Data section:

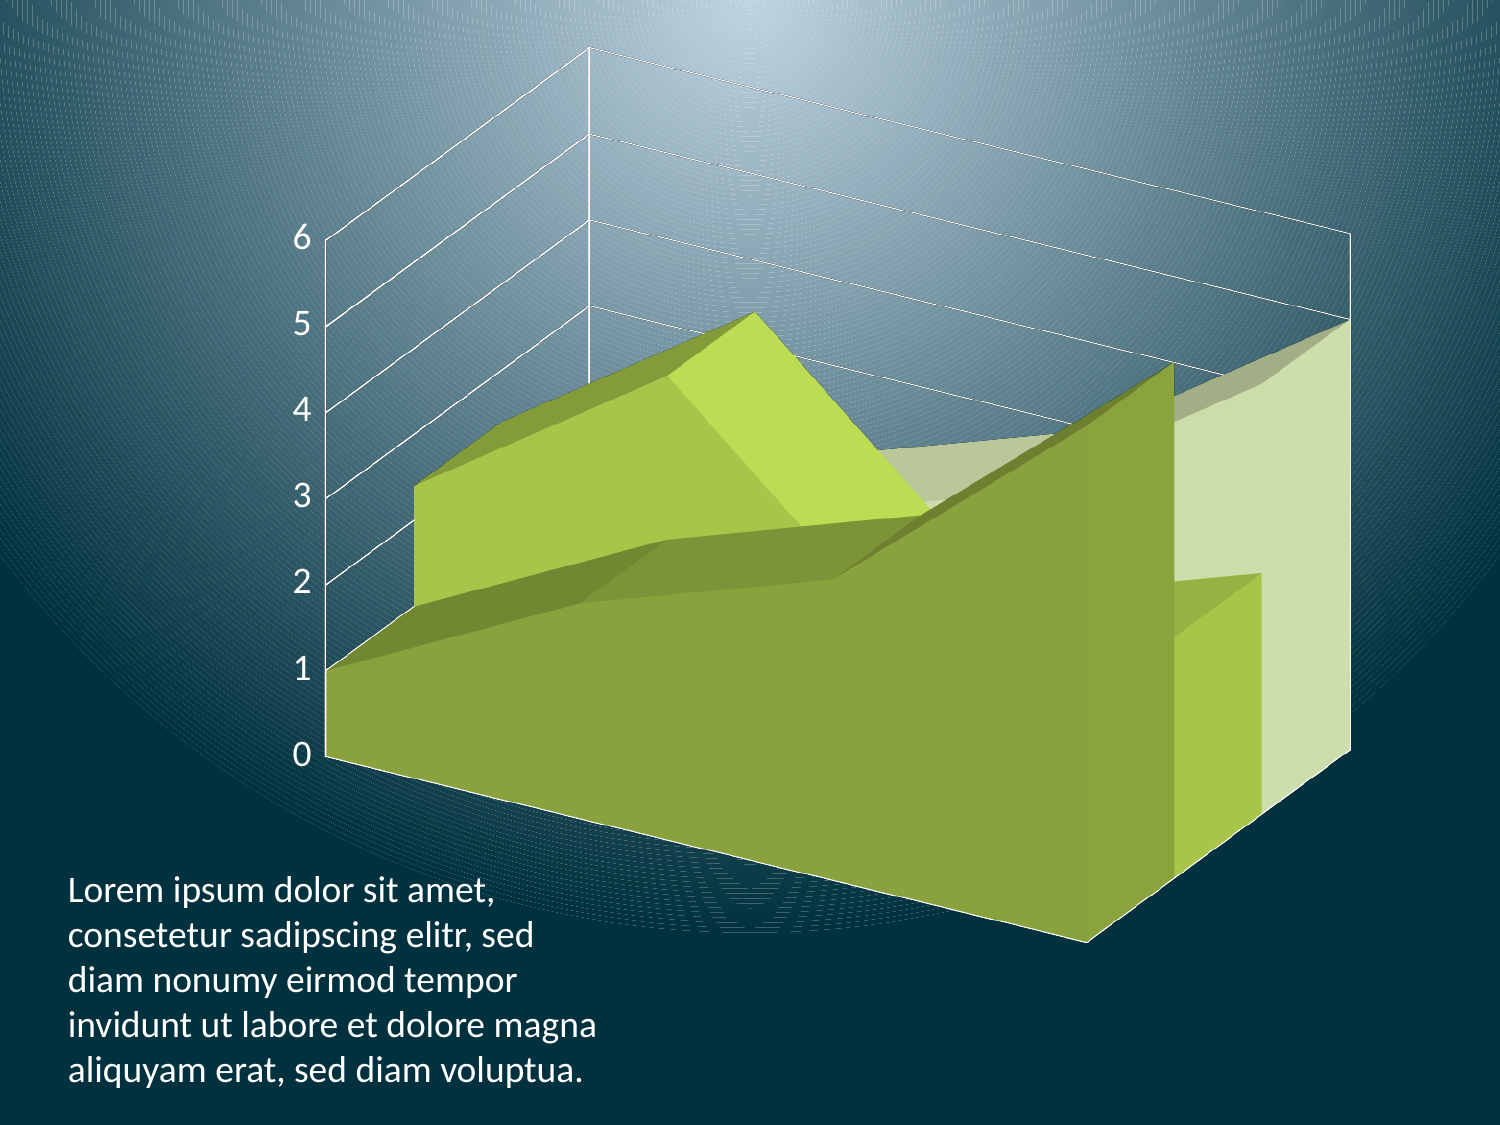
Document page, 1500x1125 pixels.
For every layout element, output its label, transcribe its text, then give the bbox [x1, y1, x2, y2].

text_box Lorem ipsum dolor sit amet, consetetur sadipscing elitr, sed diam nonumy eirmod tempor invidunt ut labore et dolore magna aliquyam erat, sed diam voluptua. [53, 857, 632, 1098]
chart [155, 27, 1456, 980]
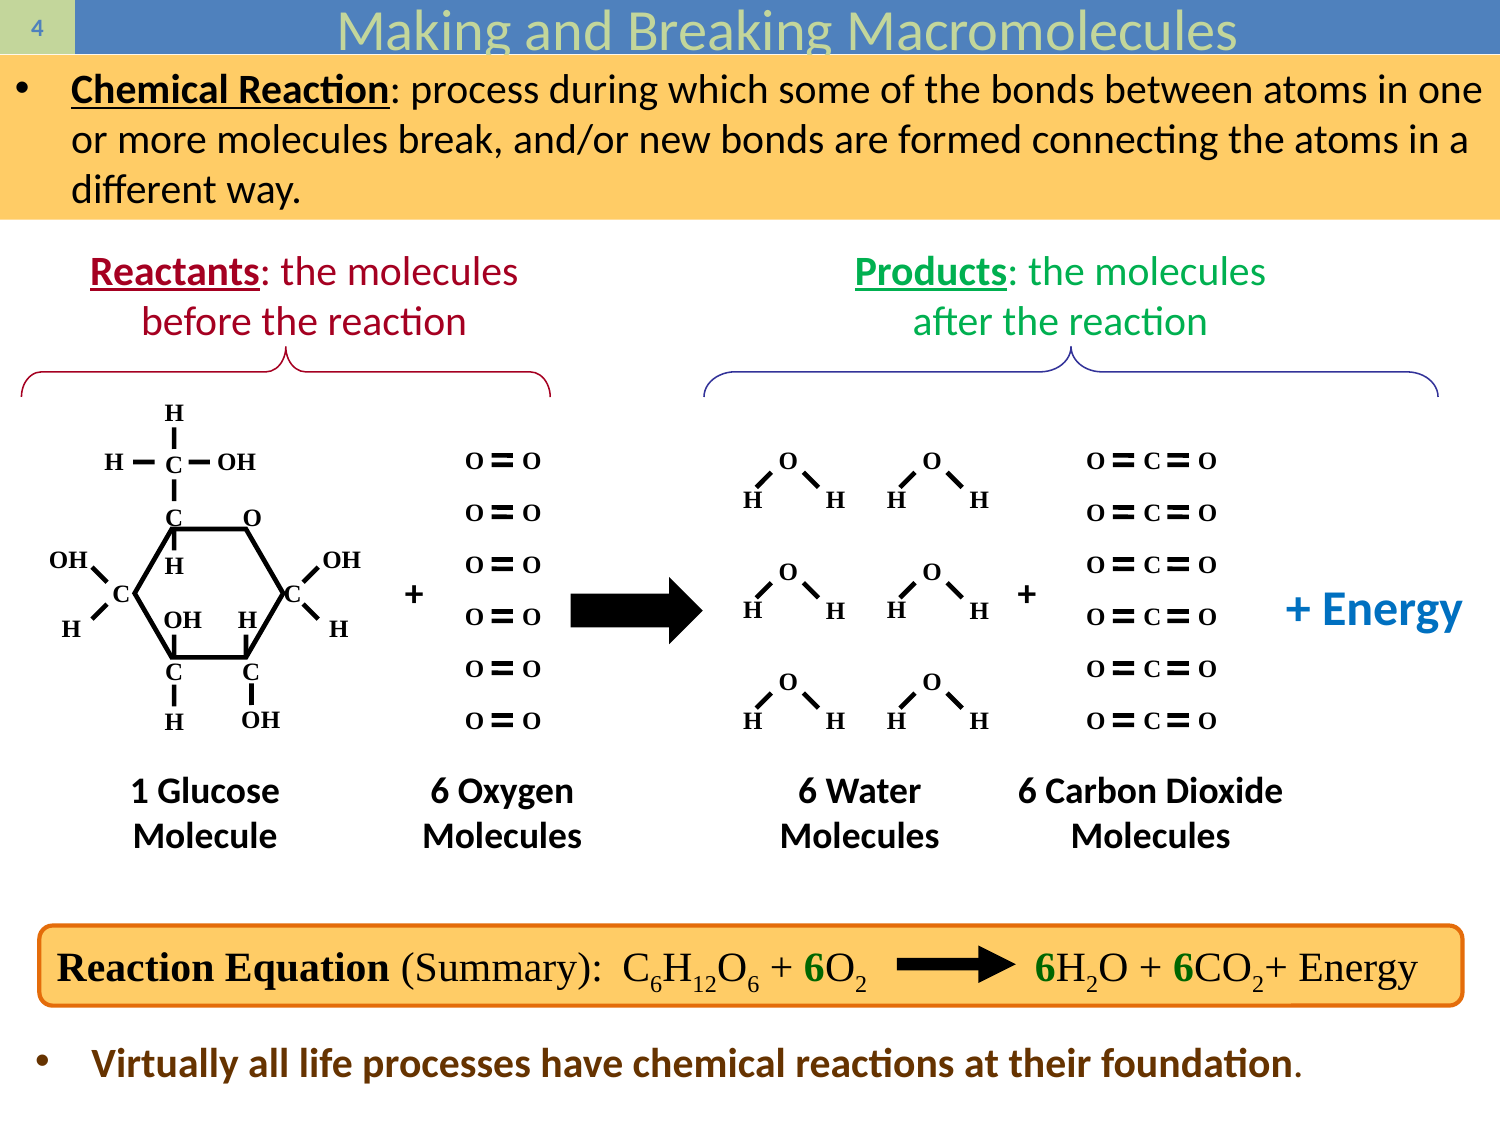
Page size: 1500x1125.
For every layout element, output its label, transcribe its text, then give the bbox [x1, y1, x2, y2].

title Making and Breaking Macromolecules [75, 0, 1500, 54]
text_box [977, 437, 1324, 866]
text_box Virtually all life processes have chemical reactions at their foundation. [20, 1028, 1472, 1093]
text_box [21, 351, 551, 398]
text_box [388, 437, 616, 866]
text_box [703, 351, 1439, 397]
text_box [728, 437, 975, 866]
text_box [26, 388, 384, 866]
text_box Products: the molecules after the reaction [826, 235, 1295, 351]
text_box [619, 575, 705, 646]
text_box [39, 925, 1463, 1006]
text_box + Energy [1327, 567, 1494, 643]
text_box Chemical Reaction: process during which some of the bonds between atoms in one or more molecules break, and/or new bonds are formed connecting the atoms in a different way. [0, 54, 1500, 220]
text_box Reactants: the molecules before the reaction [38, 235, 571, 351]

Task prompt: Set out exactly the lines from the one bearing "Page size: 1500x1125." through the end of the data, including both ends and omitting all others.

Response area:
Page size: 1500x1125.
For every layout element, output its label, transcribe its text, then give the bbox [x1, y1, x2, y2].

title Making and Breaking Macromolecules [75, 0, 1500, 54]
text_box [977, 437, 1324, 866]
text_box Virtually all life processes have chemical reactions at their foundation. [20, 1028, 1472, 1093]
text_box [21, 351, 551, 398]
text_box [388, 437, 616, 866]
text_box [703, 351, 1439, 397]
text_box [728, 437, 975, 866]
text_box [26, 388, 384, 866]
text_box Products: the molecules after the reaction [826, 235, 1295, 351]
text_box [619, 575, 705, 646]
text_box [39, 925, 1463, 1006]
text_box + Energy [1327, 567, 1494, 643]
text_box Chemical Reaction: process during which some of the bonds between atoms in one or more molecules break, and/or new bonds are formed connecting the atoms in a different way. [0, 54, 1500, 220]
text_box Reactants: the molecules before the reaction [38, 235, 571, 351]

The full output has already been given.